Perhaps, however, Kalle suffered instead from what Ginny dubbed the Groucho Marx complex: he would never join a club that would have him as a member or, more precisely, felt too great a suspicion at any attention being showered upon him to return it fully and whole-heartedly without a single afterthought. Any affection of which he was the object seemed tainted in his eyes. When Ginny turned away, detached herself, felt confidently independent of his opinion and gaze, he appeared sheepish, awkward, meek and soulful; and she almost felt as if she had the power to make him inexpressibly happy merely by looking at him kindly and magnanimously. Conversely, when she, herself, looked at him with any sort of meek admiration, he appeared to stomp haughtily away from her line of vision at the first opportunity. Of course, this could also indicate that he wished to be dominated by a powerful woman. Ginny didn’t mind the idea, but only so long as it wasn’t in perpetuity.
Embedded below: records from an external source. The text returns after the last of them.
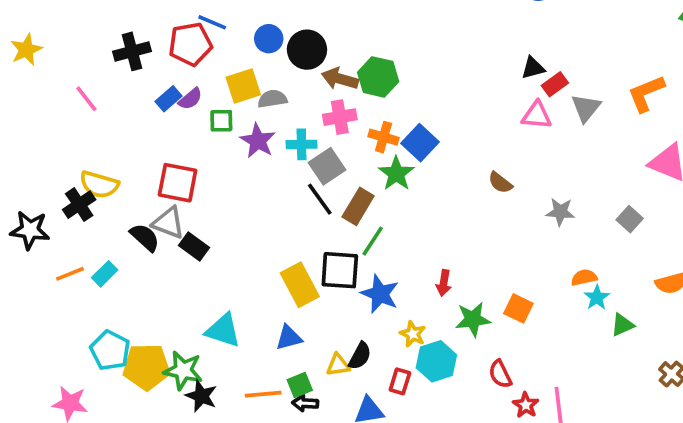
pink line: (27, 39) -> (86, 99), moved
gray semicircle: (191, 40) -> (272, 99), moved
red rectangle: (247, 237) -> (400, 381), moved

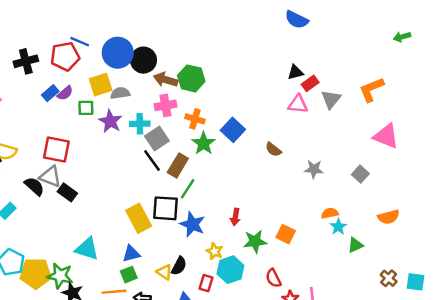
blue circle: (269, 39) -> (118, 53), size x1.6
blue square: (420, 143) -> (233, 130), moved
yellow triangle: (338, 365) -> (164, 272), turned 42
green square: (300, 385) -> (129, 275), moved

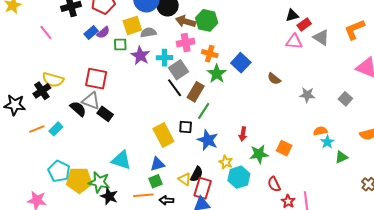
gray triangle: (331, 99) -> (321, 38), turned -36
black square: (166, 208) -> (186, 127), size x0.6
red rectangle: (206, 283) -> (203, 188), moved, size x1.5

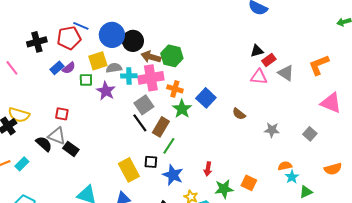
pink cross: (186, 43) -> (151, 78), size x1.4
cyan cross: (164, 58) -> (129, 76), moved
red square: (96, 79) -> (62, 114), size x0.6

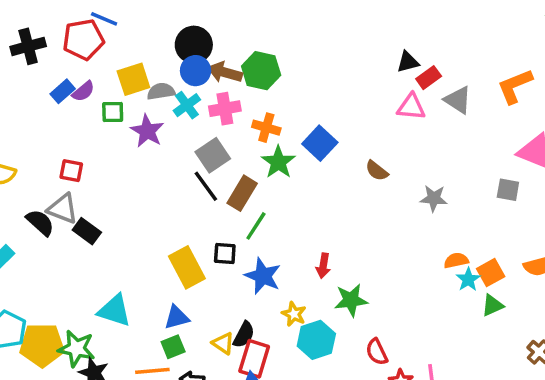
blue circle: (112, 35) -> (196, 71), moved, size x0.7
cyan cross: (129, 76) -> (187, 105), turned -35
pink cross: (151, 78) -> (225, 109), size x0.7
gray square: (310, 134) -> (508, 190), moved, turned -32
orange square: (249, 183) -> (491, 273), moved, turned 35

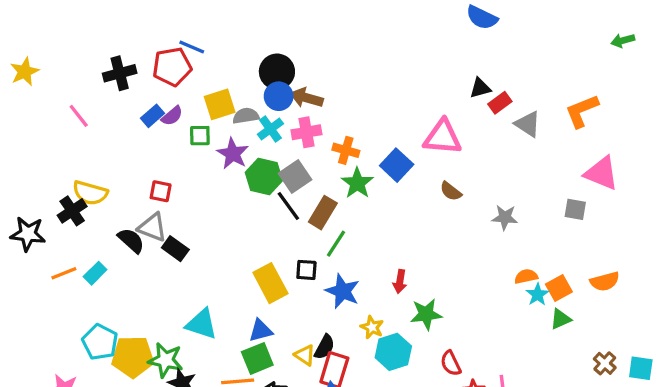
green hexagon: (261, 71) -> (264, 177), moved
pink triangle: (411, 107) -> (442, 137), moved, size x1.4
green square: (173, 347) -> (257, 358), size x1.4

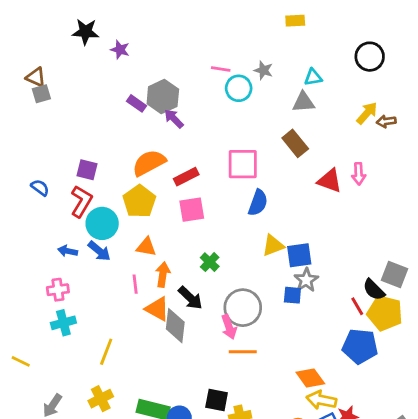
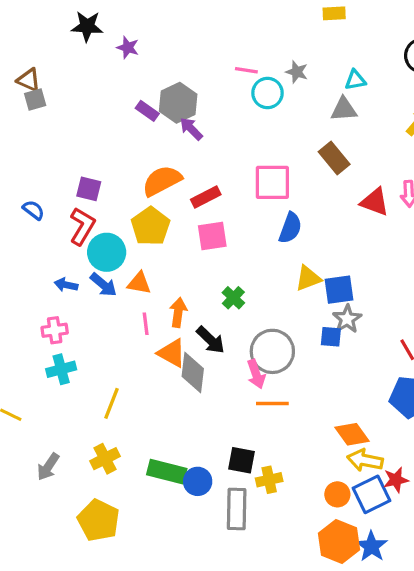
orange triangle: (146, 247) -> (139, 283), moved

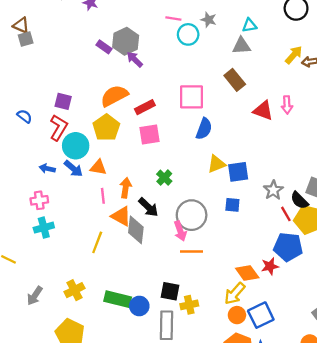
gray star: (347, 319) -> (273, 190), moved
yellow line: (111, 403) -> (97, 242), moved
yellow arrow: (365, 460) -> (235, 293), moved, turned -60
red star: (396, 480) -> (270, 266), moved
Domination was fine in special clubs on Saturdays but there were times when it grew tiresome to order a man to behave like a footstool.

 

Kalle judged her in a negative light most days, Ginny reflected. He could not stand what he appeared to see as her self-indulgence and complete lack of physical discipline. The fact of drinking two colas in one night or having more than one helping of dessert elicited repulsion and contempt in his eyes, tone of voice and comments. Ginny, on her part, couldn’t stand Kalle’s moral ambivalence in the face of malice and backstabbing. Ginny thought to herself: why should Kalle’s judgement be superior to her own? To her, befriending the unbefriendable, the malicious, those who gossiped in such a manner as to hurt and destroy others, was to her far worse than simply having a second helping of chocolate, or for example, not minding one’s posture and relaxing in a chair.

 

Why did she care so much about his judgement? Humans are social animals. Office politics could be just as harrowing as a skirmish in a wolves’ pack, she thought. The outcome of losing the fight or the job would be the same: a loss of food, a loss of shelter, a loss of companionship – and, therefore, misery, or perhaps even death. It was the perfect picture of Maslow's Hierarchy of Needs.

 

Ginny knew that in that respect she was treading a fine line with the office gossip. His name was Ansell. He strutted – no, glided across the floor, like a model on a runway, despite his slight paunch of which he was quite self-conscious, and his tonsure that made him look more like a monk than either the professional he was, or the dandy he had once been and perhaps still aspired to be. He carried with him daily his bag of fruit and vegetables, which he ostentatiously consumed to demonstrate to one and all that he had a dainty appetite that could not possible damage his figure.

 

She saw the pinched face and nose, the malevolent blankness of the stare across the top of her head. His wormlike words had destroyed more than one colleague’s reputation and driven away several neophytes. Ansell excelled at the art of being the third-hand source of every rumour circulating on the floor: he never made wild accusations to anyone’s face, never denounced anyone directly by name to management, but simply undermined his subordinate colleagues’ credibility with sarcasm and disdain, calling them uptight and much worse if they dared protest the tone of voice he used with them directly while critiquing the quality of their work. Behind anyone’s back, including his superiors, he was lethal and held little or nothing back.